Budapest Hackathon 2016/Talks
The following are the planned talks for this years event. All the slides will be uploaded to the events github page.
András Kovács - A tour of GHC 8 features
Abstract: GHC 8 brought us a number of new features. This talk focuses on the changes to the type system (new kind system, explicit type applications, injective families) and presents some use cases and idioms that were impossible or unwieldy with previous GHC releases. We also touch on Strict Haskell, stack tracing, custom type errors, record field overloading, and their current usability.
Dániel Berényi - Selected use cases of structured recursion schemes
Abstract: We show how the simplest structured recursion schemes can drive generic tree manipulations.

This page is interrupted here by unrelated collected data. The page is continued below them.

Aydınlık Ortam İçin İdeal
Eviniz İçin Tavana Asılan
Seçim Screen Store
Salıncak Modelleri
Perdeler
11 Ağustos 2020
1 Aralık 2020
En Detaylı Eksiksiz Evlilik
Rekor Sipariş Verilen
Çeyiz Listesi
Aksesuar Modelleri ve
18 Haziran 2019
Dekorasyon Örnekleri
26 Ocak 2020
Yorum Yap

Catamorphisms perform bottom-up, while Anamorphisms do the opposite (top-down) recursive traversals. The transformations applied to the trees are completely separated from the traversal in the form of algebras and coalgebras. We show how these methods can be used to do simple manipulations to a small Embedded Domain Specific Language. We briefly review their potential applications in High-Performance Computing applications.
Dániel is an associate of the GPU Lab at Wigner Research Centre for Physics.

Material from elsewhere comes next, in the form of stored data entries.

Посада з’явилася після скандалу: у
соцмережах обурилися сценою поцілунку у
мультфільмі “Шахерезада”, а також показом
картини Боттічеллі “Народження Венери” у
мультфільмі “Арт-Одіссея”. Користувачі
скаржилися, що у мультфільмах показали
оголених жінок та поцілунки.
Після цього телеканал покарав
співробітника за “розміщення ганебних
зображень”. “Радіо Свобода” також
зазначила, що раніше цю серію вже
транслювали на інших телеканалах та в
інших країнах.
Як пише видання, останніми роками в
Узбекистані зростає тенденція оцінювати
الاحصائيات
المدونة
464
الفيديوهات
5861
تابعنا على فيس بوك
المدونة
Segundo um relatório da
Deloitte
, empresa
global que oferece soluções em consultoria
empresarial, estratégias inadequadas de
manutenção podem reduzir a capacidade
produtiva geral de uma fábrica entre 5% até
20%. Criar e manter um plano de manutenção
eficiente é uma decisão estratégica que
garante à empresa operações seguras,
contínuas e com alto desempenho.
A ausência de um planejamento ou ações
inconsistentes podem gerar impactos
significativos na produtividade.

Dániel Vigovszky - Haskell at Prezi
Abstract: Prezi uses Haskell in its document model related projects. In this talk first we will explain the domain and show the problems we wanted to solve. Following that we will first show the unique build environment we created to be able to work efficiently on complex Haskell codebases. Then we will look into our extensive use of QuickCheck, how it's used and what we learned.

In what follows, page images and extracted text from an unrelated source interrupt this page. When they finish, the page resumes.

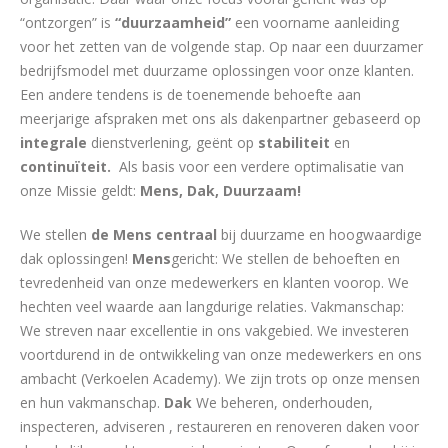
“ontzorgen” is
“duurzaamheid”
een voorname aanleiding
voor het zetten van de volgende stap. Op naar een duurzamer
bedrijfsmodel met duurzame oplossingen voor onze klanten.
Een andere tendens is de toenemende behoefte aan
meerjarige afspraken met ons als dakenpartner gebaseerd op
integrale
dienstverlening, geënt op
stabiliteit
en
continuïteit.
Als basis voor een verdere optimalisatie van
onze Missie geldt:
Mens, Dak, Duurzaam!
We stellen
de Mens centraal
bij duurzame en hoogwaardige
dak oplossingen!
Mens
gericht: We stellen de behoeften en
tevredenheid van onze medewerkers en klanten voorop. We
hechten veel waarde aan langdurige relaties. Vakmanschap:
We streven naar excellentie in ons vakgebied. We investeren
voortdurend in de ontwikkeling van onze medewerkers en ons
ambacht (Verkoelen Academy). We zijn trots op onze mensen
en hun vakmanschap.
Dak
We beheren, onderhouden,
inspecteren, adviseren , restaureren en renoveren daken voor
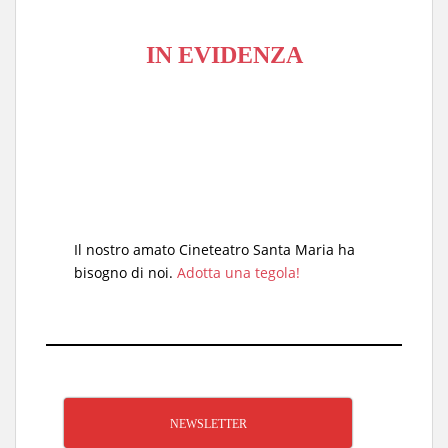
IN EVIDENZA
Il nostro amato Cineteatro Santa Maria ha
bisogno di noi.
Adotta una tegola!
NEWSLETTER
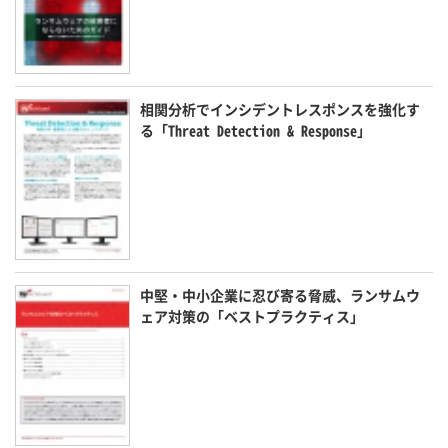
相関分析でインシデントレスポンスを強化す
る「Threat Detection & Response」
中堅・中小企業に忍び寄る脅威、ランサムウ
ェア対策の「ベストプラクティス」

Máté Karácsony - Zeldspar: The Road to Epiphany
Abstract: Zeldspar is a domain-specific language to implement digital signal processing pipelines. It's an implementation of the Ziria language (by Microsoft Research) on the top of Feldspar (an EDSL written in Haskell for signal processing, developed at Chalmers in Göteborg, Sweden). In this talk I will present how Zeldspar is built on the top of a deep language stack, and I also show how it can be compiled to run efficiently on many-core devices such as Adapteva's Epiphany chips and Parallella boards.